C’était au début des années quatre-vingt, deux ou trois, peut-être quatre, pas plus. J’ai dû prendre cette deux-chevaux orange qui me menait loin après avoir lu dans un journal du matin que Catherine Sauvage chantait le soir dans un village de la campagne genevoise. La Croix-de-Rozon, à la frontière, une salle de restaurant à l’étage. Nous étions deux ou trois dizaines. Un nom me revient, pas sûr, attention : Serge Orlov. Il avait été barman et confident des artistes dans les années cinquante et se fit l’organisateur de cette soirée.

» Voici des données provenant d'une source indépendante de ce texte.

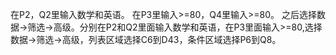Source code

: 在P2，Q2里输入数学和英语。
在P3里输入>=80，Q4里输入>=80。
之后选择数据→筛选→高级。分别在P2和Q2里面输入数学和英语，在P3里面输入>=80,选择数据→筛选→高级，列表区域选择C6到D43，条件区域选择P6到Q8。

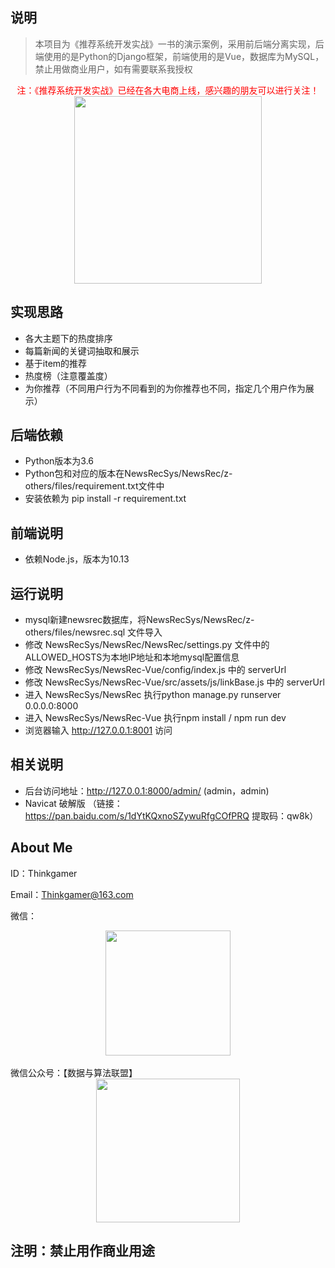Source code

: ## 说明
> 本项目为《推荐系统开发实战》一书的演示案例，采用前后端分离实现，后端使用的是Python的Django框架，前端使用的是Vue，数据库为MySQL，禁止用做商业用户，如有需要联系我授权

<center>
<font color=red>注：《推荐系统开发实战》已经在各大电商上线，感兴趣的朋友可以进行关注！</font>
</center>
<center>
<img src="https://img-blog.csdnimg.cn/20190708234949217.jpeg?x-oss-process=image/watermark,type_ZmFuZ3poZW5naGVpdGk,shadow_10,text_aHR0cHM6Ly90aGlua2dhbWVyLmJsb2cuY3Nkbi5uZXQ=,size_16,color_FFFFFF,t_70" width=300px />
</center>

## 实现思路
- 各大主题下的热度排序
- 每篇新闻的关键词抽取和展示
- 基于item的推荐
- 热度榜（注意覆盖度）
- 为你推荐（不同用户行为不同看到的为你推荐也不同，指定几个用户作为展示）

## 后端依赖
- Python版本为3.6
- Python包和对应的版本在NewsRecSys/NewsRec/z-others/files/requirement.txt文件中
- 安装依赖为 pip install -r requirement.txt

## 前端说明
- 依赖Node.js，版本为10.13

## 运行说明
- mysql新建newsrec数据库，将NewsRecSys/NewsRec/z-others/files/newsrec.sql 文件导入
- 修改 NewsRecSys/NewsRec/NewsRec/settings.py 文件中的ALLOWED_HOSTS为本地IP地址和本地mysql配置信息
- 修改 NewsRecSys/NewsRec-Vue/config/index.js 中的 serverUrl
- 修改 NewsRecSys/NewsRec-Vue/src/assets/js/linkBase.js 中的 serverUrl
- 进入 NewsRecSys/NewsRec 执行python manage.py runserver 0.0.0.0:8000
- 进入 NewsRecSys/NewsRec-Vue 执行npm install /  npm run dev
- 浏览器输入 http://127.0.0.1:8001 访问

## 相关说明
- 后台访问地址：http://127.0.0.1:8000/admin/  (admin，admin)
- Navicat 破解版 （链接：https://pan.baidu.com/s/1dYtKQxnoSZywuRfgCOfPRQ  提取码：qw8k） 

## About Me
ID：Thinkgamer

Email：Thinkgamer@163.com

微信：
<br>
<div align="center"><img src="https://raw.githubusercontent.com/Thinkgamer/books/master/0%E3%80%81Picture/wx.png" width="200" /></div>
<br>
微信公众号：【数据与算法联盟】
<br>
<div align="center"><img src="https://raw.githubusercontent.com/Thinkgamer/books/master/0%E3%80%81Picture/gzh.jpg" width="230"></div>

注明：禁止用作商业用途
-----
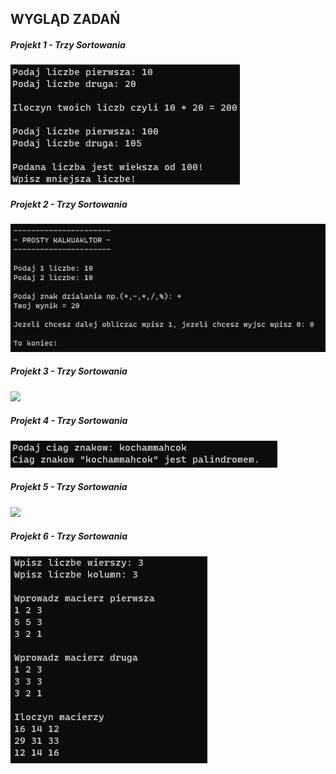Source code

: ## WYGLĄD ZADAŃ

##### Projekt 1 - Trzy Sortowania
<img src="Projekt 1 - Liczby stucyfrowe iloczyn.jpg"/>

##### Projekt 2 - Trzy Sortowania
<img src="Projekt 2 - Prosty Kalkulator.jpg"/>

##### Projekt 3 - Trzy Sortowania
<img src="Projekt 3 - Średnia liczb losowych.jpg"/>

##### Projekt 4 - Trzy Sortowania
<img src="Projekt 4 - Ciąg znaków jest palindromem.jpg"/>

##### Projekt 5 - Trzy Sortowania
<img src="Projekt 5 - Sortowanie Bąbelkowe.jpg"/>

##### Projekt 6 - Trzy Sortowania
<img src="Projekt 6 - Macierze iloczyn.jpg"/>
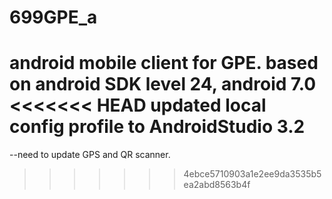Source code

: # 699GPE_a
android mobile client for GPE.
based on android SDK level 24, android 7.0
<<<<<<< HEAD
updated local config profile to AndroidStudio 3.2
=======

--need to update GPS and QR scanner.
>>>>>>> 4ebce5710903a1e2ee9da3535b5ea2abd8563b4f
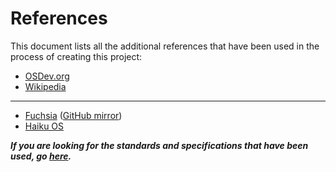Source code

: # References

This document lists all the additional references that have been used in the process of creating this project:

- [OSDev.org](https://wiki.osdev.org/Main_Page)
- [Wikipedia](https://en.wikipedia.org/wiki/Hobbyist_operating_system_development)

---

- [Fuchsia](https://fuchsia.googlesource.com/) ([GitHub mirror](https://github.com/fuchsia-mirror))
- [Haiku OS](https://www.haiku-os.org/)

__*If you are looking for the standards and specifications that have been used, go [here](specifications.md).*__
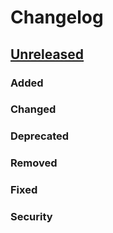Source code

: # Changelog

## [Unreleased]

### Added

### Changed

### Deprecated

### Removed

### Fixed

### Security

[Unreleased]: https://github.com/pbreault/adb-idea/commits
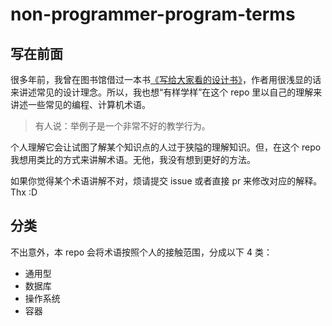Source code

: # non-programmer-program-terms

## 写在前面

很多年前，我曾在图书馆借过一本书[《写给大家看的设计书》](https://book.douban.com/subject/26657933/)，作者用很浅显的话来讲述常见的设计理念。所以，我也想“有样学样”在这个 repo 里以自己的理解来讲述一些常见的编程、计算机术语。

> 有人说：举例子是一个非常不好的教学行为。

个人理解它会让试图了解某个知识点的人过于狭隘的理解知识。但，在这个 repo 我想用类比的方式来讲解术语。无他，我没有想到更好的方法。

如果你觉得某个术语讲解不对，烦请提交 issue 或者直接 pr 来修改对应的解释。Thx :D

## 分类

不出意外，本 repo 会将术语按照个人的接触范围，分成以下 4 类：

* 通用型
* 数据库
* 操作系统
* 容器
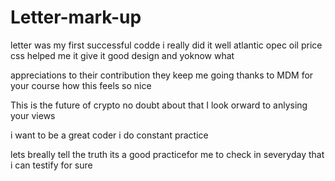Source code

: # Letter-mark-up
letter was my first successful codde
i really did it well
atlantic opec
oil price
css helped me
 it give it good design
 and yoknow what
<!-- i know people here like to help -->
appreciations to their contribution
they keep me going
thanks to MDM for your course
how this feels so nice
<!-- ZEK tokens on this -->
This is the future of crypto
no doubt about that
I look orward to anlysing your views
<!-- i want to add this but please ignore -->
i want to be a great coder
i do constant practice
<!-- it this what you expect of me -->
lets breally tell the truth
its a good practicefor me to check in severyday
that i can testify for sure
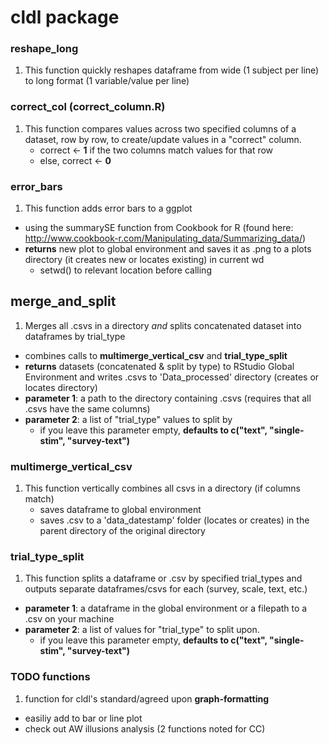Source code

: # cldl package

### reshape_long
1. This function quickly reshapes dataframe from wide (1 subject per line) to long format (1 variable/value per line)

### correct_col (correct_column.R)
1. This function compares values across two specified columns of a dataset, row by row, to create/update values in a "correct" column. 
   * correct <- **1** if the two columns match values for that row
   * else, correct <- **0**

### error_bars
1. This function adds error bars to a ggplot 
  * using the summarySE function from Cookbook for R (found here: http://www.cookbook-r.com/Manipulating_data/Summarizing_data/)
  * **returns** new plot to global environment and saves it as .png to a plots directory (it creates new or locates existing) in current wd
    * setwd() to relevant location before calling

## merge_and_split
1. Merges all .csvs in a directory *and* splits concatenated dataset into dataframes by trial_type
  * combines calls to **multimerge_vertical_csv** and **trial_type_split**
  * **returns** datasets (concatenated & split by type) to RStudio Global Environment and writes .csvs to 'Data_processed' directory (creates or locates directory) 
  * **parameter 1**: a path to the directory containing .csvs (requires that all .csvs have the same columns)
  * **parameter 2**: a list of "trial_type" values to split by
    * if you leave this parameter empty, **defaults to c("text", "single-stim", "survey-text")**
    
### multimerge_vertical_csv
1. This function vertically combines all csvs in a directory (if columns match) 
   * saves dataframe to global environment 
   * saves .csv to a 'data_datestamp' folder (locates or creates) in the parent directory of the original directory

### trial_type_split
1. This function splits a dataframe or .csv by specified trial_types and outputs separate dataframes/csvs for each (survey, scale, text, etc.)
  * **parameter 1**: a dataframe in the global environment or a filepath to a .csv on your machine 
  * **parameter 2**: a list of values for "trial_type" to split upon. 
    * if you leave this parameter empty, **defaults to c("text", "single-stim", "survey-text")**
  
### TODO functions

1. function for cldl's standard/agreed upon **graph-formatting**
  * easiliy add to bar or line plot 
  * check out AW illusions analysis (2 functions noted for CC)
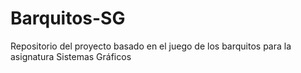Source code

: # Barquitos-SG
Repositorio del proyecto basado en el juego de los barquitos para la asignatura Sistemas Gráficos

Ils les connaissaient tous ces chanteurs et ces chanteuses qui commençaient à disparaître. Parmi eux Catherine Sauvage dont le nom et la voix ne m’étaient pas inconnus. Elle était là, debout, en artiste tremblante et fière, tout en maîtrise acquise avec les grands, devant un piano. Elle nous a chanté Léo Ferré. Ce ne fut qu’un soir, un bref instant de vie, je ne l’ai plus revue ni réentendue; écoutée quelque fois. La force de son chant est restée en moi, Ostende, « ni gris ni vers … on s’demande … si ça vaut l’coup ». Lorsqu’elle a chanté cela je me souviens m’être dit, « vis cet instant, retiens le, il est unique ». Puis « est-ce ainsi que les hommes viveent » avec la profondeur dont je prenais conscience de ce chant et de ce poème. Elle était vivante et je l’étais aussi. La salle était petite, très modeste, on ne pouvait plus. Ce n’était pas, ce ne fut jamais peut-être, pour elle la gloire. Elle semblait l’avoir déjà fuie. Mais elle chantait tout un siècle, toute une vie, une infinité de vies. Les chansons de Ferré, les années cinquante, les cabarets et les maisons de disque. On nous l’a beaucoup raconté. Elle ne transigea pas avec le caractère aléatoire et malencontreux du hasard. Ses chansons sortirent de son corps comme aux plus parfaits instants d’avant et possiblement d’après. Elle ne connut plus le succès.

Je ne le savais pas mais le vérifie artificiellement. Une puis deux et d’autres chansons qu’on laisse venir en soi, une source de réalité qui se fait belle sur le moment. Il est rare qu’elle le soit si essentiellement. Mais un essentiel qui bien sûr nous échappe. J’ai assisté au spectacle de certains ou certaines de ses collègues, Barbara et Montant, une ou deux années auparavant, d’autres, au Cirque d’hiver ou à l’Olympia. Des souvenirs que l’on pose comme des bibelots sur un meuble. Catherine Sauvage me fit à cette occasion, perdue mais pas tant que ça, un effet beaucoup plus puissant qui reste en moi. Je l’entends, je l’entends mal, moins bien que lorsqu’elle était là et que j’y étais aussi, dans ce temps, les années quatre-vingt, qui se voulait nouveau et qui est « Avec le temps », qu’elle chantait si bien devenu ancien. Les chansons disent tout, celles de Ferré plus encore, chantées par Sauvage, elles sont des petits bouts de vérité éternelle. J’ai écouté. J’ai aimé. Je n’ai pas pleuré en moi. Pas tout de suite. Pas encore. J’ai repris ma deux-chevaux, je me suis éloigné de la frontière et suis revenu en ville. J’y vis encore, avec la voix de Catherine Sauvage dans le corps. Années suivantes, années combien. Celles qui filent, celles qui viennent. Ce soir de je ne sais plus quelle saison, en amateur de spectacles de tous temps, j’ai assisté à l’édification d’un pont fait de notes, de paroles et de présences dressé entre toutes les plus belles années que fait le monde. Mais les touches du piano ne sont plus jouées par le pianiste qui les magnifiait et la voix a également quitté l’endroit et traversé l’une ou l’autre frontière. Sauf pour moi, qui l’entend encore, avec quelques autres parmi les dizaines, que je ne connais pas. Je ne veux pas quitter Catherine Sauvage et ce ne fut qu’un moment.